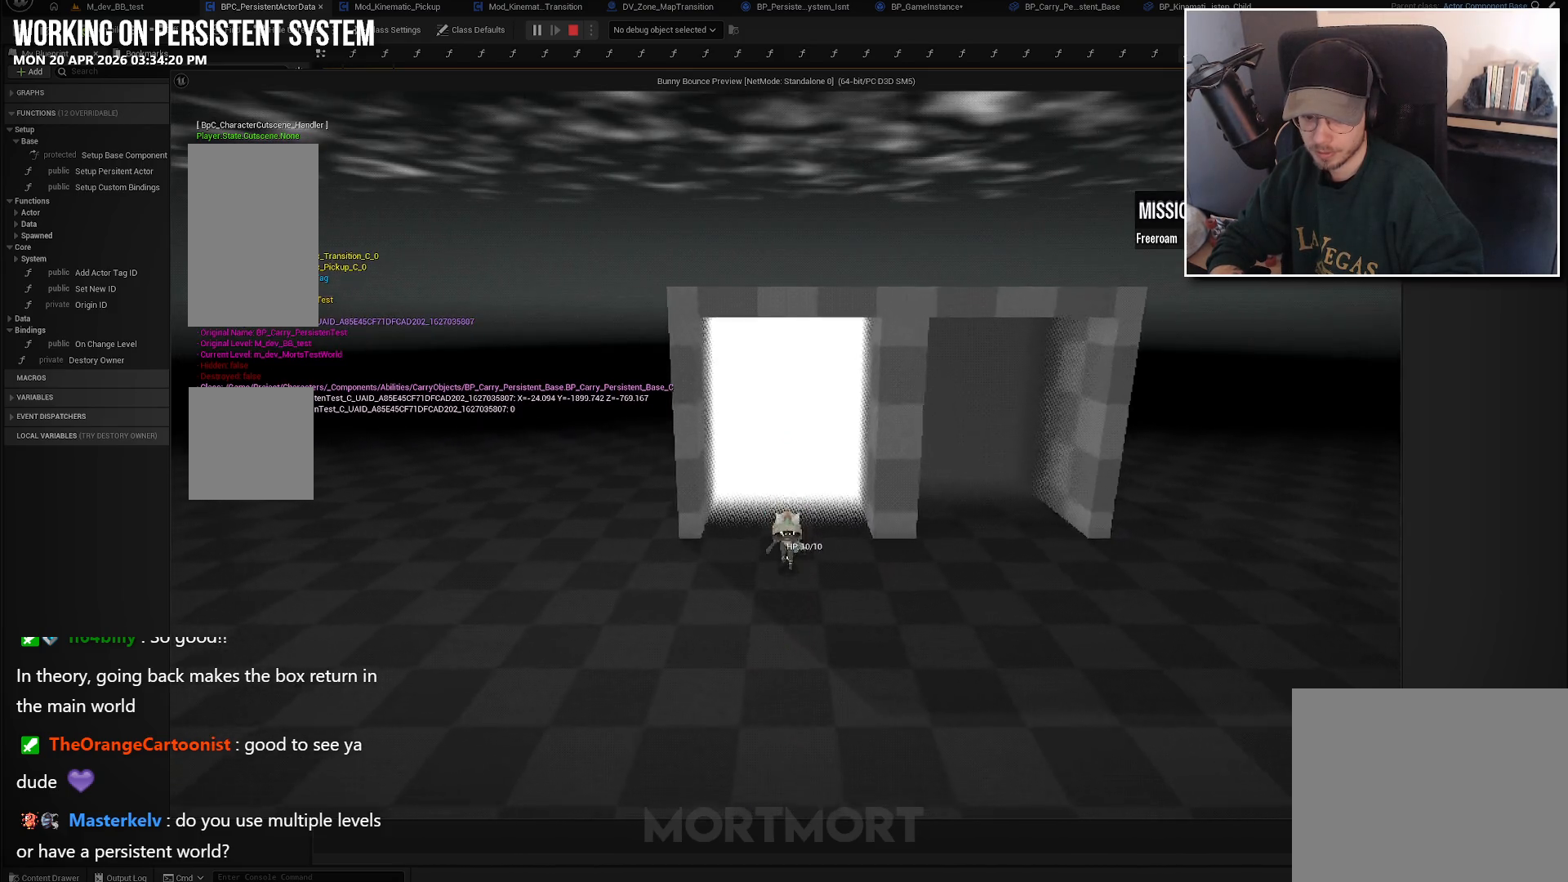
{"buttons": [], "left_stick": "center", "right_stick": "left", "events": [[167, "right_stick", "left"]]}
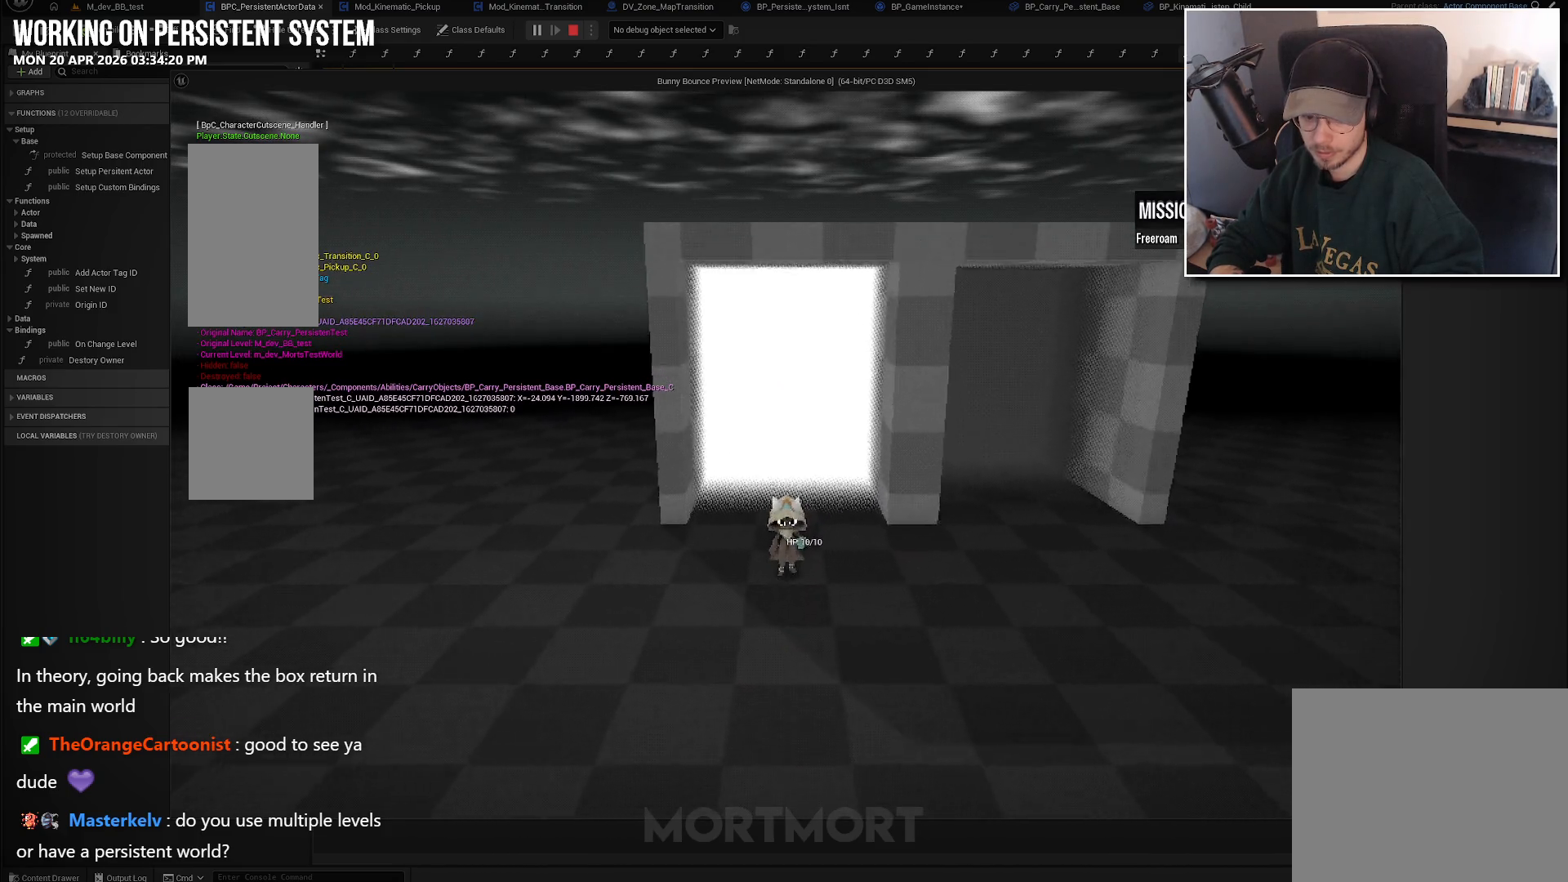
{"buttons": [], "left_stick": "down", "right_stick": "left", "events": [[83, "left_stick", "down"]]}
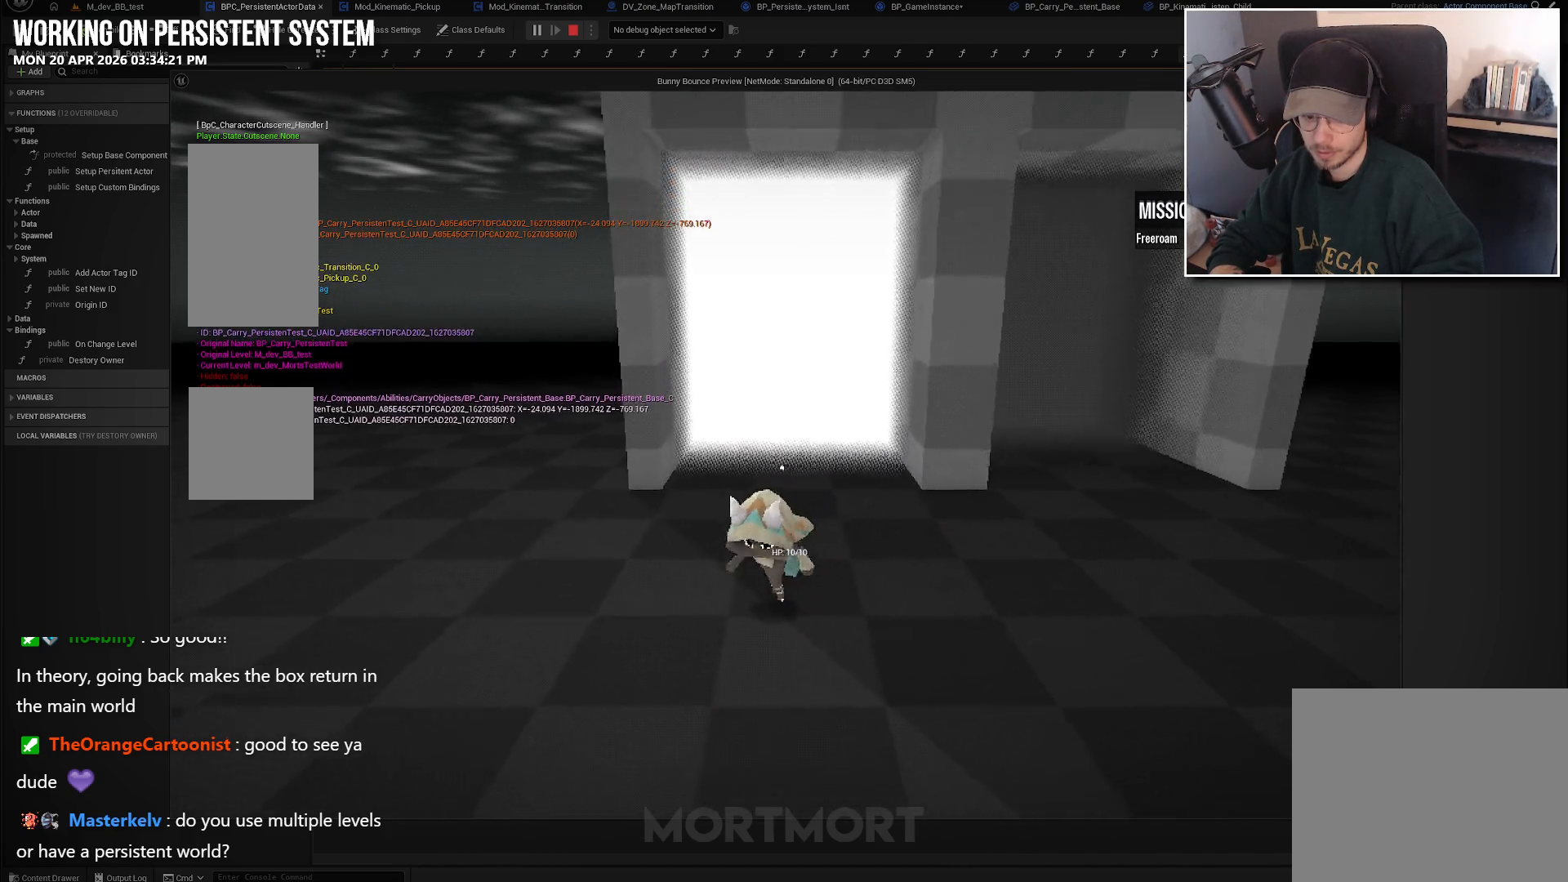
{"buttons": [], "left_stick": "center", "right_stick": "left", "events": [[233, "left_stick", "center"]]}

■ **Exercise description**: Your reply must be a single number: the count of lines in the listing that hold "center".

■ **Answer section**: 2